Work at CHM, new lift cart and continued work on SAC Interface logic

I had ordered up a cart with hydraulic lift, having seen the lifts used by some fellow enthusiasts, to handle the disk and tape drives that typically weight between 50 and perhaps 100 pounds each. I found a low price version at Harbor Freight, gambling that the sometimes shoddy quality of their products.

The box arrived all twisted up because the packaging was totally inadequate to ship a heavy metal cart like this, with the rolling wheels poking out of torn holes in the bottom of the carton. I found it missing two bolts which had obviously fallen out of the breached cardboard, but they are standard bolts I can pick up. Otherwise, it works fine.


I put in more time on two tasks - carefully thinking about the new flow of the 12 word transactional engine, and filtering some of the remaining 'false alarm' warnings from the Xilinx software. Still not ready to test on the machine until I have a decent level of comfort that the basic code should work right.

The other task I worked on was completing the local (fpga) handling of skip, space, accurate time simulation and all that goes with it, leaving the PC side with only the need to fetch print lines, translate them to ASCII and write to a PC file. It doesn't have to handle anything beyond XIO Init Write (to print a line) and receiving the number of blank lines to insert as a consequence of any space or skip commands that were handled locally in the fpga.

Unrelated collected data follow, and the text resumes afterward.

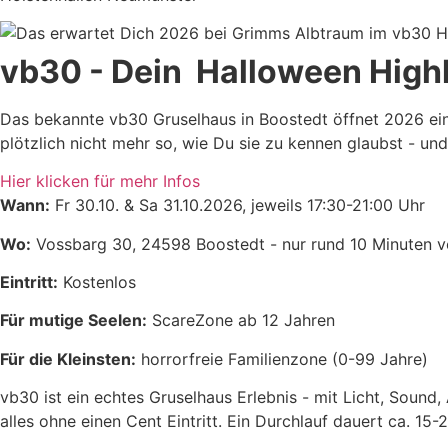
vb30 - Dein Halloween High
Das bekannte vb30 Gruselhaus in Boostedt öffnet 2026 ei
plötzlich nicht mehr so, wie Du sie zu kennen glaubst - und
Hier klicken für mehr Infos
Wann:
Fr 30.10. & Sa 31.10.2026, jeweils 17:30-21:00 Uhr
Wo:
Vossbarg 30, 24598 Boostedt - nur rund 10 Minuten 
Eintritt:
Kostenlos
Für mutige Seelen:
ScareZone ab 12 Jahren
Für die Kleinsten:
horrorfreie Familienzone (0-99 Jahre)
vb30 ist ein echtes Gruselhaus Erlebnis - mit Licht, Sound
alles ohne einen Cent Eintritt. Ein Durchlauf dauert ca. 15-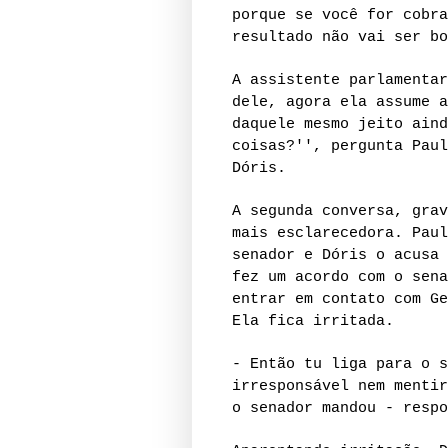
porque se você for cobra
resultado não vai ser bo
A assistente parlamentar
dele, agora ela assume a
daquele mesmo jeito aind
coisas?'', pergunta Paul
Dóris.
A segunda conversa, grav
mais esclarecedora. Paul
senador e Dóris o acusa 
fez um acordo com o sena
entrar em contato com Ge
Ela fica irritada.
- Então tu liga para o s
irresponsável nem mentir
o senador mandou - respo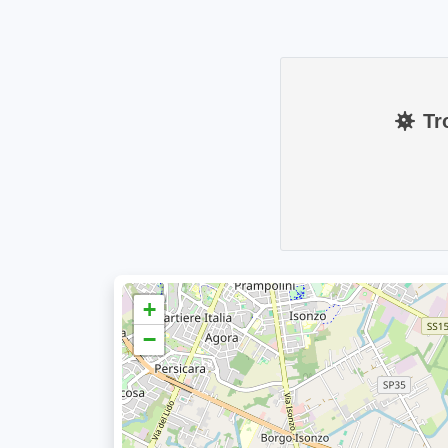
Tr
+
−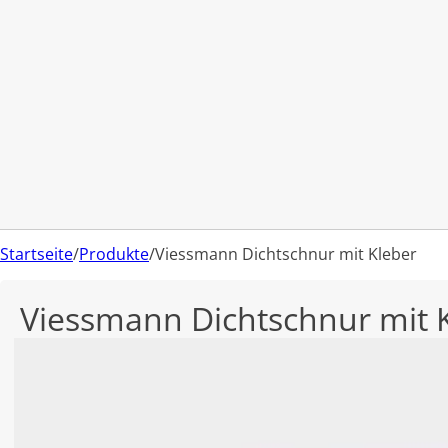
Startseite
/
Produkte
/
Viessmann Dichtschnur mit Kleber
Viessmann Dichtschnur mit 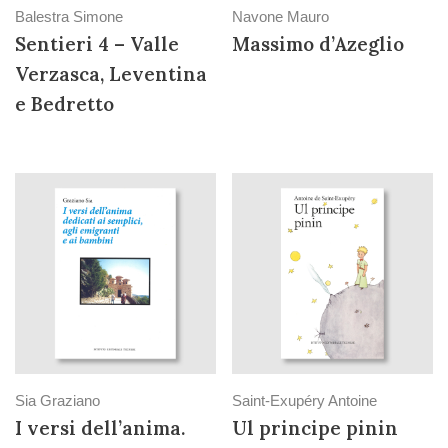
Balestra Simone
Navone Mauro
Sentieri 4 – Valle
Massimo d’Azeglio
Verzasca, Leventina
e Bedretto
Sia Graziano
Saint-Exupéry Antoine
I versi dell’anima.
Ul principe pinin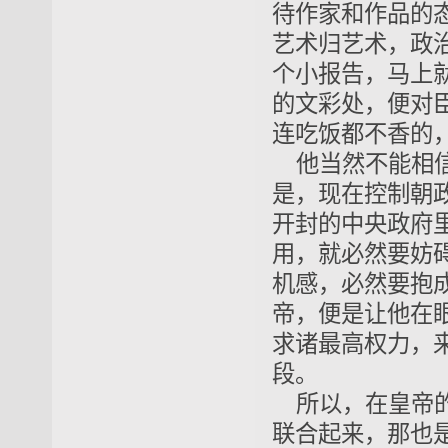
待作家和作品的
艺术归艺术，政
个小报告，马上
的文彩处，便对
连吃饭都不香的
他当然不能相
是，现在控制朝
开封的中央政府
用，就必然要妨
机感，必然要抱
帝，便是让他在
求诸最高权力，
段。
所以，在皇帝
联合起来，那也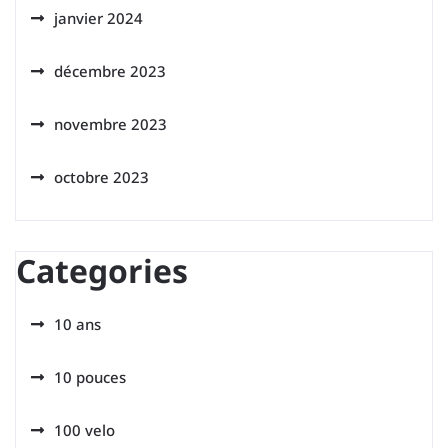
janvier 2024
décembre 2023
novembre 2023
octobre 2023
Categories
10 ans
10 pouces
100 velo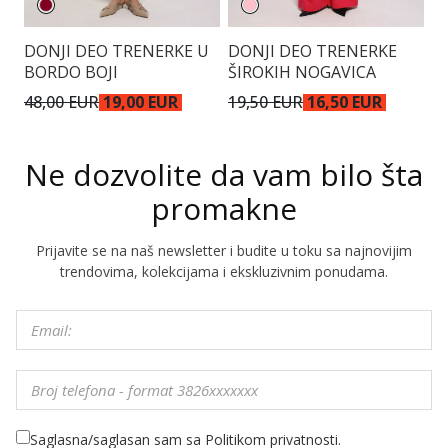
DONJI DEO TRENERKE U
DONJI DEO TRENERKE
D
BORDO BOJI
ŠIROKIH NOGAVICA
Š
48,00 EUR
19,00 EUR
19,50 EUR
16,50 EUR
4
Ne dozvolite da vam bilo šta
promakne
Prijavite se na naš newsletter i budite u toku sa najnovijim
trendovima, kolekcijama i ekskluzivnim ponudama.
Saglasna/saglasan sam sa Politikom privatnosti.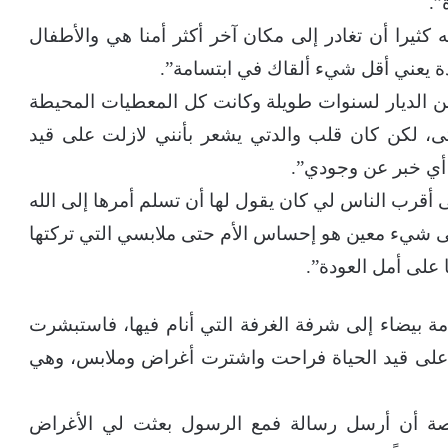
”.
كثيرا أن تغادر إلى مكان آخر أكثر أمنا هي والأطفال
 يعني أقل شيء ألقاك في ابتسامة”.
ت عن الديار لسنوات طويلة وكانت كل المعطيات المحيطة
ى، لكن كان قلب والدتي يشعر بأنني لازلت على قيد
 أي خبر عن وجودي”.
ى أقرب الناس لي كان يقول لها أن تسلم أمرها إلى الله
ى شيء معين هو إحساس الأم حتى ملابسي التي تركتها
على أمل العودة”.
 بيضاء إلى شرفة الغرفة التي أنام فيها، فاستبشرت
ل على قيد الحياة فراحت واشترت أغراض وملابس، وهي
رصة أن أرسل رسالة فمع الرسول بعثت لي الأغراض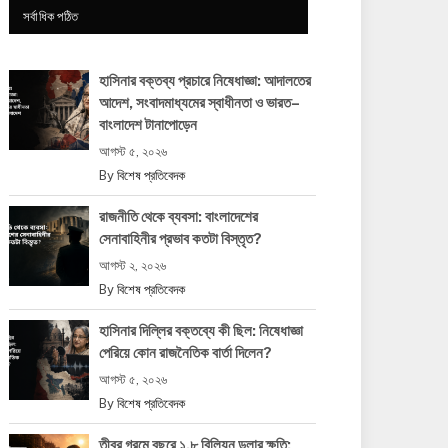
সর্বাধিক পঠিত
হাসিনার বক্তব্য প্রচারে নিষেধাজ্ঞা: আদালতের
আদেশ, সংবাদমাধ্যমের স্বাধীনতা ও ভারত–
বাংলাদেশ টানাপোড়েন
আগস্ট ৫, ২০২৬
By
বিশেষ প্রতিবেদক
রাজনীতি থেকে ব্যবসা: বাংলাদেশের
সেনাবাহিনীর প্রভাব কতটা বিস্তৃত?
আগস্ট ২, ২০২৬
By
বিশেষ প্রতিবেদক
হাসিনার দিল্লির বক্তব্যে কী ছিল: নিষেধাজ্ঞা
পেরিয়ে কোন রাজনৈতিক বার্তা দিলেন?
আগস্ট ৫, ২০২৬
By
বিশেষ প্রতিবেদক
তীব্র গরমে বছরে ১.৮ বিলিয়ন ডলার ক্ষতি: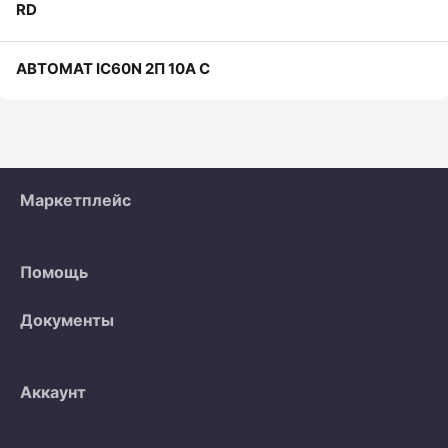
RD
АВТОМАТ IC60N 2П 10А С
Маркетплейс
Все объявления
Организации
Как работает
тающая цена
О проекте
Помощь
Часто задаваемые вопросы
Контакты
Продавцам
Документы
Пользовательское соглашение
Политика
конфиденциальности
Договор-оферта
Аккаунт
Вход
Регистрация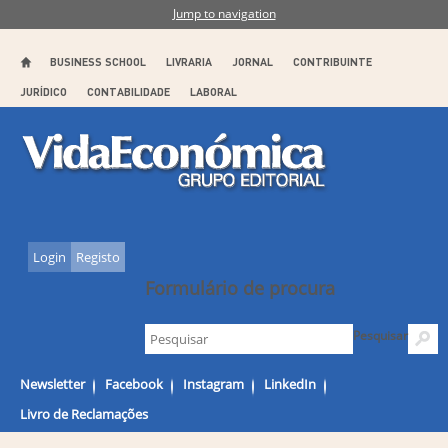
Jump to navigation
BUSINESS SCHOOL
LIVRARIA
JORNAL
CONTRIBUINTE
JURÍDICO
CONTABILIDADE
LABORAL
Login
Registo
Formulário de procura
Pesquisar
Newsletter
Facebook
Instagram
LinkedIn
Livro de Reclamações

I stopped by the Computer History Museum at midday to fix a power supply that was giving others a problem. It was one of a pair of units that each provide 20A of -12V filtered power. The challenge was that this unit was the earlier version while we only have schematics for the successor version. Quite a bit different - 10 power transistors versus 6 on the newer unit, major restructuring of the overvoltage (crowbar) circuit, and other changes.

After I sorted out some of the differences I came to see that the voltage regulator circuit needs a reliable -6V reference voltage in order to set the output voltage to the target of -12. It also needed a good load to test. We had some power sources which gave me the -6V reference, but sinking 20A of power was a challenge.

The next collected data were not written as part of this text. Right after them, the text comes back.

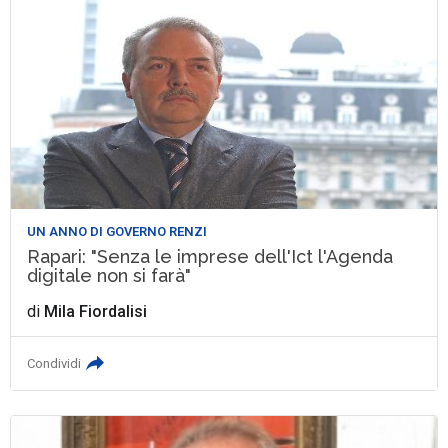
UN ANNO DI GOVERNO RENZI
Rapari: "Senza le imprese dell'Ict l'Agenda
digitale non si farà"
di
Mila Fiordalisi
Condividi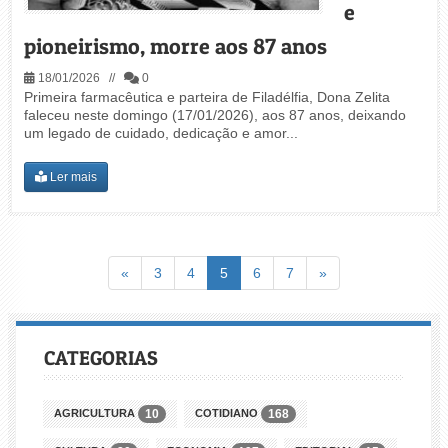
e
pioneirismo, morre aos 87 anos
18/01/2026 //
0
Primeira farmacêutica e parteira de Filadélfia, Dona Zelita
faleceu neste domingo (17/01/2026), aos 87 anos, deixando
um legado de cuidado, dedicação e amor...
Ler mais
Voltar
(atual)
Avançar
«
3
4
5
6
7
»
CATEGORIAS
AGRICULTURA
COTIDIANO
10
168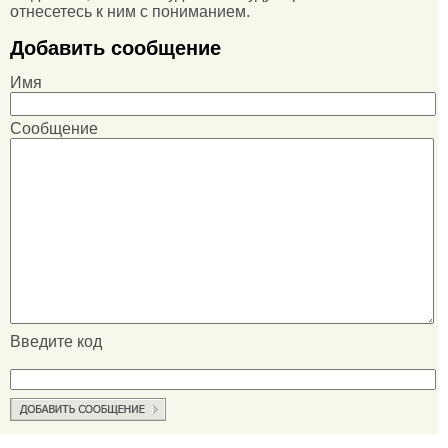
отнесетесь к ним с пониманием.
Добавить сообщение
Имя
Сообщение
Введите код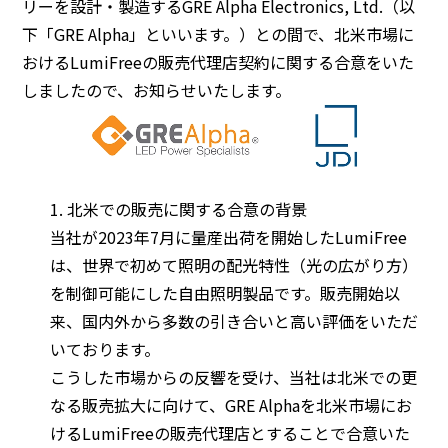
リーを設計・製造するGRE Alpha Electronics, Ltd.（以
下「GRE Alpha」といいます。）との間で、北米市場に
BEYOND DISPLAY
おけるLumiFreeの販売代理店契約に関する合意をいた
しましたので、お知らせいたします。
Japanese
English
1. 北米での販売に関する合意の背景
当社が2023年7月に量産出荷を開始したLumiFree
は、世界で初めて照明の配光特性（光の広がり方）
を制御可能にした自由照明製品です。販売開始以
来、国内外から多数の引き合いと高い評価をいただ
いております。
こうした市場からの反響を受け、当社は北米での更
なる販売拡大に向けて、GRE Alphaを北米市場にお
けるLumiFreeの販売代理店とすることで合意いた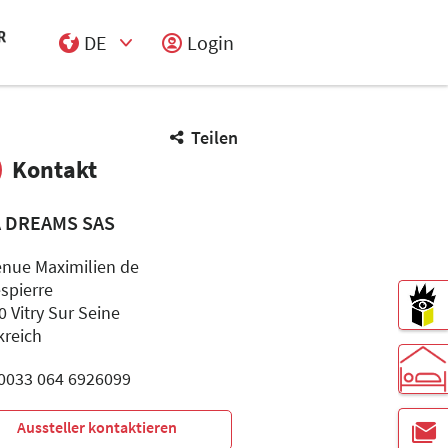
DE
Login
Select Input
Teilen
Kontakt
A DREAMS SAS
enue Maximilien de
spierre
 Vitry Sur Seine
kreich
: 0033 064 6926099
Aussteller kontaktieren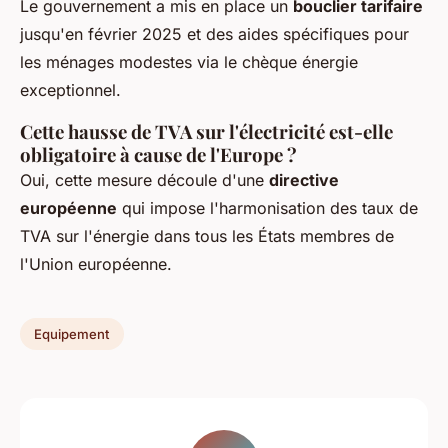
Le gouvernement a mis en place un
bouclier tarifaire
jusqu'en février 2025 et des aides spécifiques pour
les ménages modestes via le chèque énergie
exceptionnel.
Cette hausse de TVA sur l'électricité est-elle
obligatoire à cause de l'Europe ?
Oui, cette mesure découle d'une
directive
européenne
qui impose l'harmonisation des taux de
TVA sur l'énergie dans tous les États membres de
l'Union européenne.
Equipement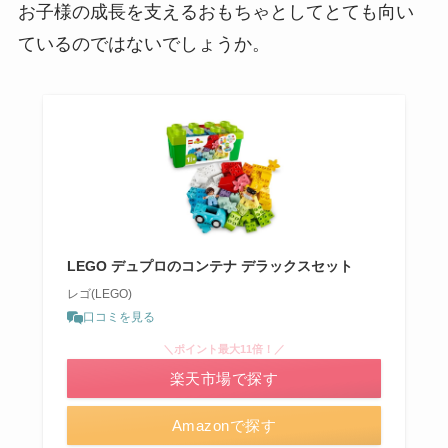
お子様の成長を支えるおもちゃとしてとても向い
ているのではないでしょうか。
LEGO デュプロのコンテナ デラックスセット
レゴ(LEGO)
口コミを見る
＼ポイント最大11倍！／
楽天市場で探す
Amazonで探す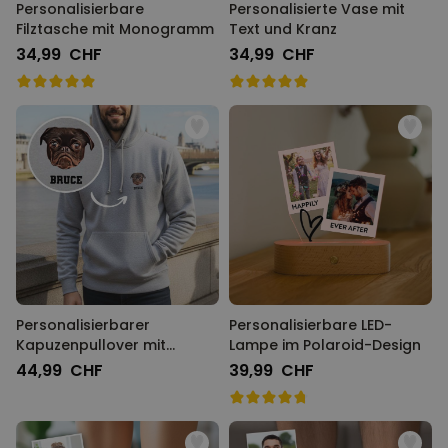
Personalisierbare
Personalisierte Vase mit
Filztasche mit Monogramm
Text und Kranz
34,99 CHF
34,99 CHF
Personalisierbarer
Personalisierbare LED-
Kapuzenpullover mit
Lampe im Polaroid-Design
deinem Haustier als Comic
44,99 CHF
39,99 CHF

We have a resistor box that has four 50 ohm and four 3 ohm resistors that can be individually switched in and out of the circuit. With all eight switched in, the box has a resistance of .675 ohms and will draw 17.777A at the -12V output of the power supply. Not the full 20A but not too far from it, particularly since the real application in the 1401 computer doesn't deliver exactly 20.0 amps.

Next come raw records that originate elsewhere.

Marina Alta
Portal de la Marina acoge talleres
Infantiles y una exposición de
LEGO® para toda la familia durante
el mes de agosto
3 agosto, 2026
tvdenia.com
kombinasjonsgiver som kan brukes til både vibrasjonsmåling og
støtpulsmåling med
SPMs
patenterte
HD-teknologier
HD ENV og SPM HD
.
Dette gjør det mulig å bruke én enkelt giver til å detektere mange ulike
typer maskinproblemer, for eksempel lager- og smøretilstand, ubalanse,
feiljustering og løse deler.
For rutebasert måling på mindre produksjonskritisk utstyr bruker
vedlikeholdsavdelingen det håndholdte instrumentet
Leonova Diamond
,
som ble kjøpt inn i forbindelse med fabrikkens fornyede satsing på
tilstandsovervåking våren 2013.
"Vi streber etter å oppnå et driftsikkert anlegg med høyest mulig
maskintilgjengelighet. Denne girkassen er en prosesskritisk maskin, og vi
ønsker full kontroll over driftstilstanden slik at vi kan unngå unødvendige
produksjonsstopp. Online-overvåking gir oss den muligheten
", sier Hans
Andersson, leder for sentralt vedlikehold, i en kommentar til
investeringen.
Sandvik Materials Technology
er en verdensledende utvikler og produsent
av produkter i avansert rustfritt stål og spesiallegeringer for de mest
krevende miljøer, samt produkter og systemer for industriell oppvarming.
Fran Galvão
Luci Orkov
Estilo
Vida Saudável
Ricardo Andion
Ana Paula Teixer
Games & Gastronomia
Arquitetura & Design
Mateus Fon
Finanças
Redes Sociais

After figuring this out and some work, I had it adjusted to deliver -12V under load and the output voltage didn't vary more than a few hundredths of a volt between 4 and 17.777 A of load. I put the oscilloscope on the load to test the ripple and noise from the power supply. Setting the scope down to its most sensitive setting, 5mv per division, I saw essentially zero ripple. The line wasn't ruler flat but it appeared that the fluorescent lights above were coupling to the probe cable to cause the microvolts of noise, not any AC supply related ripple.